Considerações Finais
A pesquisa ainda está em andamento e pretende aprofundar na descrição das
potencialidades educativas vivenciadas na Marcha das Vadias. No entanto, já se pode
observar que, devido ao alto grau de complexidade que o movimento apresenta em sua
constituição e ao fato de se configurar como um movimento novo, este estudo possibilitará
maior diálogo sobre práticas educativas baseadas na experiência e no aprendizado por meio de
ações.
Dentro de ações e atuações como as que foram planejadas e desempenhadas no evento
do Dia Internacional da Mulher é possível perceber de que forma as participantes podem se
formar, sob o ponto de vista de utilização destes espaços para a formação de mulheres que
partilham dos ideiais de solidariedade e respeito à diversidade.

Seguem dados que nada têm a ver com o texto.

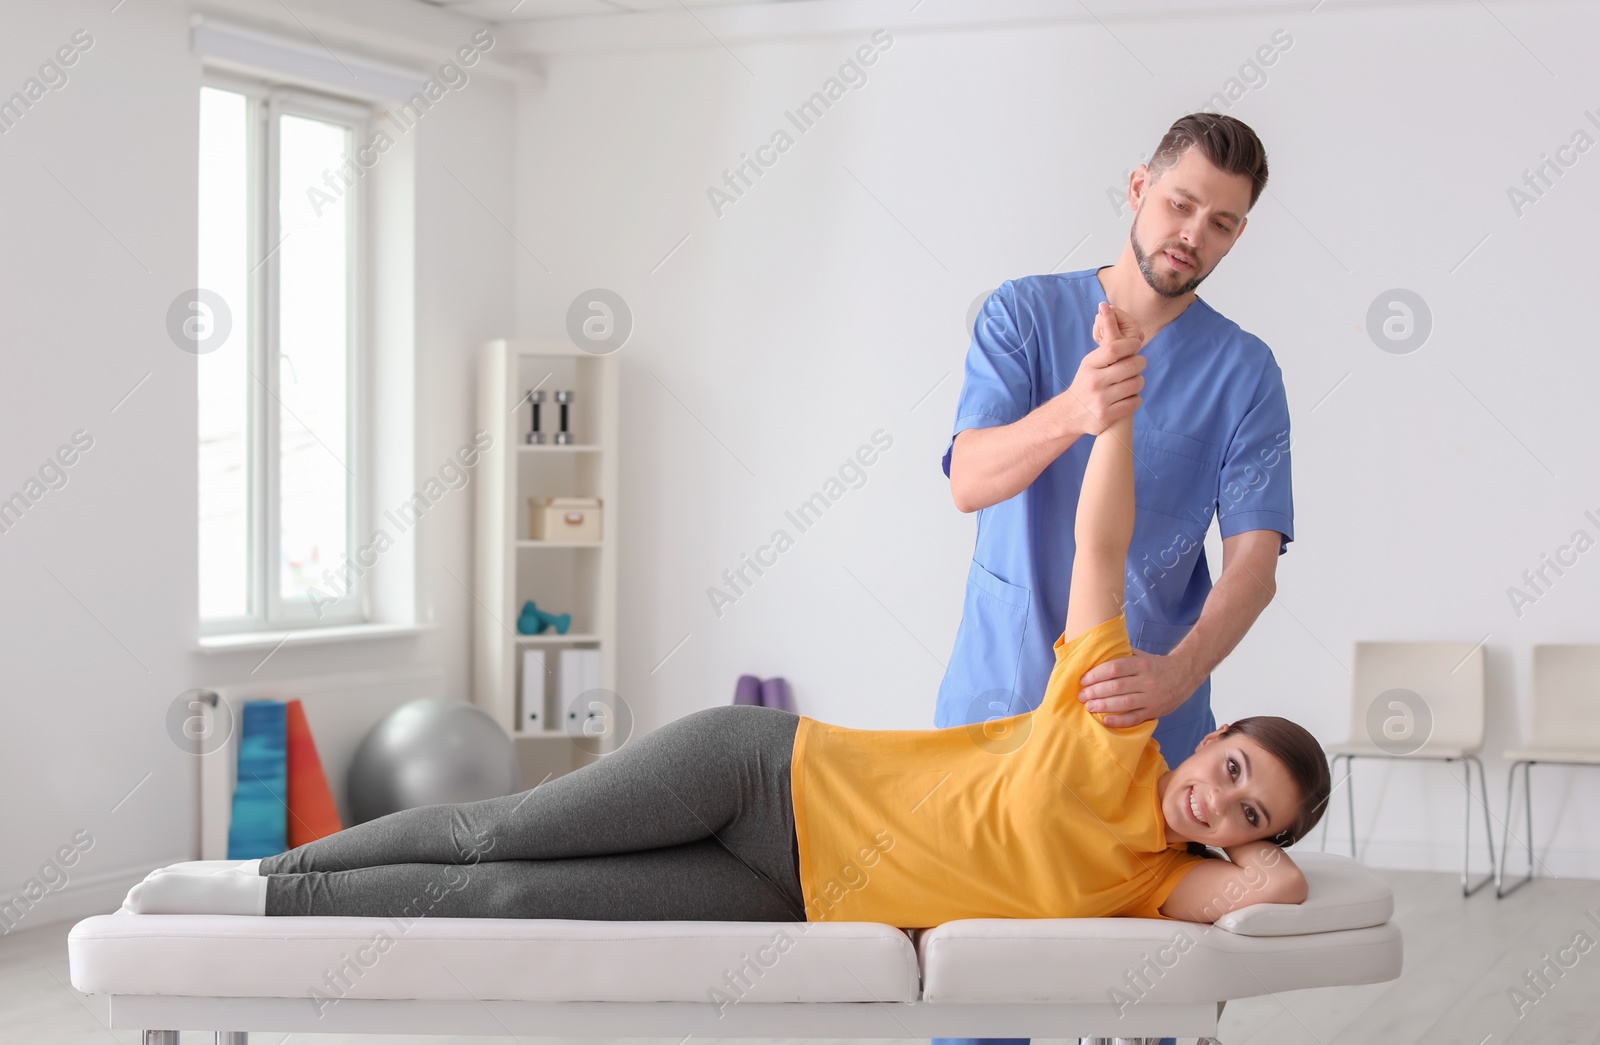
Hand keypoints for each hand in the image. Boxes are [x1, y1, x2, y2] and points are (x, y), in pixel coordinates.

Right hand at [1055, 301, 1145, 436]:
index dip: (1130, 344)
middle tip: (1138, 364)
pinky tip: (1128, 397)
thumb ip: (1109, 349)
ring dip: (1138, 381)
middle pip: (1131, 366)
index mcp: (1089, 365)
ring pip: (1136, 384)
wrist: (1069, 414)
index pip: (1114, 348)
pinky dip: (1135, 398)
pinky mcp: (1106, 416)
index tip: (1136, 344)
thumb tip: (1137, 331)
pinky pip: (1134, 402)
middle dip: (1140, 363)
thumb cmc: (1086, 383)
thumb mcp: (1090, 363)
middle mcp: (1094, 381)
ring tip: (1132, 381)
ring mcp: (1100, 400)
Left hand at [1077, 647, 1196, 726]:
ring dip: (1103, 705)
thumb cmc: (1156, 665)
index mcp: (1142, 665)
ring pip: (1124, 703)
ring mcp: (1151, 698)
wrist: (1185, 675)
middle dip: (1095, 691)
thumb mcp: (1142, 656)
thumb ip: (1123, 656)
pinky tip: (1105, 720)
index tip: (1083, 680)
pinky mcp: (1154, 711)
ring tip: (1088, 706)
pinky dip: (1119, 721)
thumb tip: (1097, 655)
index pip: (1114, 668)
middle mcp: (1147, 681)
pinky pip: (1135, 718)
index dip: (1096, 674)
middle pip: (1116, 686)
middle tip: (1081, 695)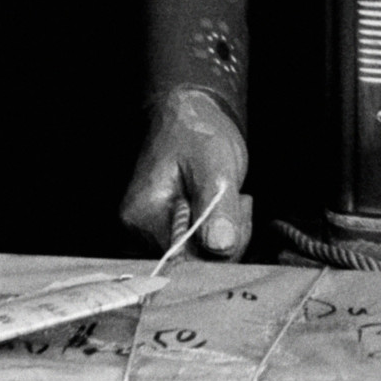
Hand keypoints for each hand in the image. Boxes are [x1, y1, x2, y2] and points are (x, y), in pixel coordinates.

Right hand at [121, 88, 250, 258]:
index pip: (184, 259)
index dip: (219, 245)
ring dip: (228, 234)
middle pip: (194, 263)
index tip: (237, 207)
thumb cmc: (198, 133)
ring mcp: (154, 234)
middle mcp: (140, 232)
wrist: (190, 117)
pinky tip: (226, 207)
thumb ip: (217, 204)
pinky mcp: (170, 232)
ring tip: (232, 197)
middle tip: (239, 200)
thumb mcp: (215, 164)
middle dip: (227, 238)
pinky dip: (222, 232)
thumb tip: (220, 246)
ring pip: (202, 258)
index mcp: (143, 216)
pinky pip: (202, 249)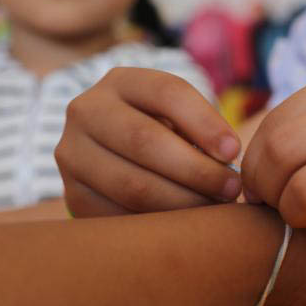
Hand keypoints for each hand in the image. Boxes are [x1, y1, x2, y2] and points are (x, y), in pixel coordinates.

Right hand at [55, 68, 242, 216]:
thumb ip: (201, 130)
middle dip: (197, 169)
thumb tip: (229, 162)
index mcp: (122, 82)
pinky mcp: (73, 193)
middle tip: (231, 188)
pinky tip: (183, 223)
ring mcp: (72, 153)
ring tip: (213, 207)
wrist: (115, 155)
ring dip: (182, 201)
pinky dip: (157, 222)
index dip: (204, 123)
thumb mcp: (180, 117)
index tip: (233, 152)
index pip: (167, 93)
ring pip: (132, 183)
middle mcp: (87, 111)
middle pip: (145, 140)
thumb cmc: (167, 132)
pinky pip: (118, 214)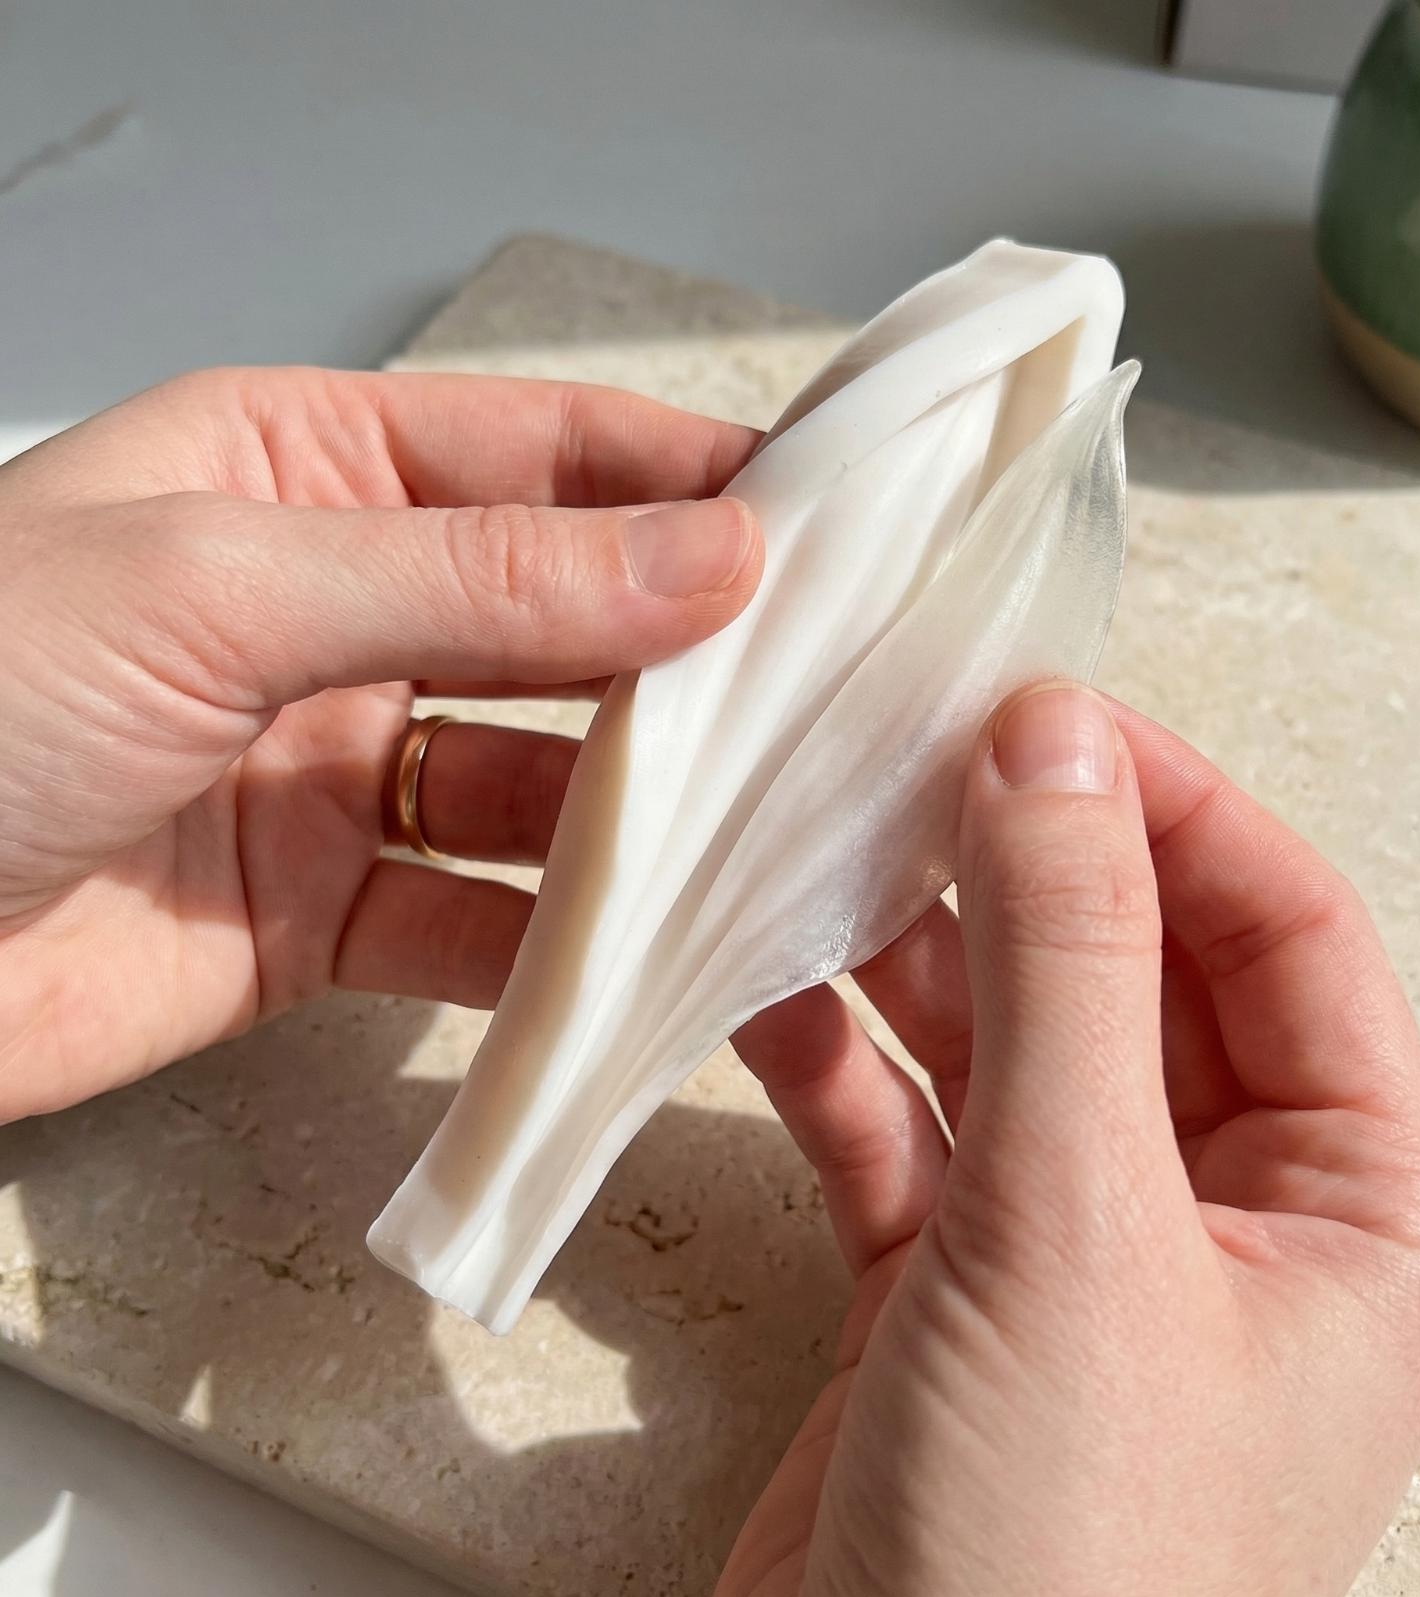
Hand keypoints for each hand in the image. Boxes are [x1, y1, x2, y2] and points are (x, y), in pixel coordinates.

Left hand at [0, 367, 759, 1120]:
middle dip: (693, 655)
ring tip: (762, 824)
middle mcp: (341, 615)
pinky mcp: (329, 914)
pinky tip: (644, 950)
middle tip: (831, 687)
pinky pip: (482, 920)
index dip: (689, 485)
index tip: (829, 528)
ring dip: (644, 808)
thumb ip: (477, 577)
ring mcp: (342, 768)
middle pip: (565, 620)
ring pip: (544, 779)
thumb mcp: (223, 587)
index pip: (545, 457)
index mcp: (305, 474)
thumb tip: (707, 557)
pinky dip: (564, 940)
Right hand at [725, 682, 1419, 1596]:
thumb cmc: (1050, 1565)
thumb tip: (1056, 746)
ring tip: (835, 858)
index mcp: (1354, 1211)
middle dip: (1037, 869)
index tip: (1044, 718)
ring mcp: (1081, 1255)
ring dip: (926, 953)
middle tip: (923, 764)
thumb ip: (1070, 963)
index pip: (1288, 931)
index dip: (1171, 805)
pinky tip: (764, 998)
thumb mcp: (1077, 1221)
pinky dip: (838, 1060)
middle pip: (1145, 972)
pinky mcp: (949, 1294)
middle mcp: (1230, 1222)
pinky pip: (905, 1130)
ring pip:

Bem como o processo de
criação de identidades individuais e/ou coletivas que são marginalizadas pela cultura
hegemônica baseada no etnocentrismo, na heteronormatividade, no sexismo e em outras
ideologias dominantes. Em momentos como os que foram apresentados ao longo do trabalho,
é possível a percepção de que a transgressão (de gênero, sexo, cultura, etc.) proporcionada e
incentivada por este movimento por si só já apresenta uma possibilidade de aprendizado que
não concorre com a que ocorre em ambientes formais de ensino, mas que, ao contrário,
complementa tais conhecimentos. O perfil de militantes com alto grau de instrução é um dado
que vem a reforçar esta hipótese. A possibilidade de que a Marcha das Vadias, bem como
qualquer outro movimento social, possa ser um espaço privilegiado de formação baseada nos
preceitos de tolerância e de coexistência pode ser a maior contribuição desta discussão.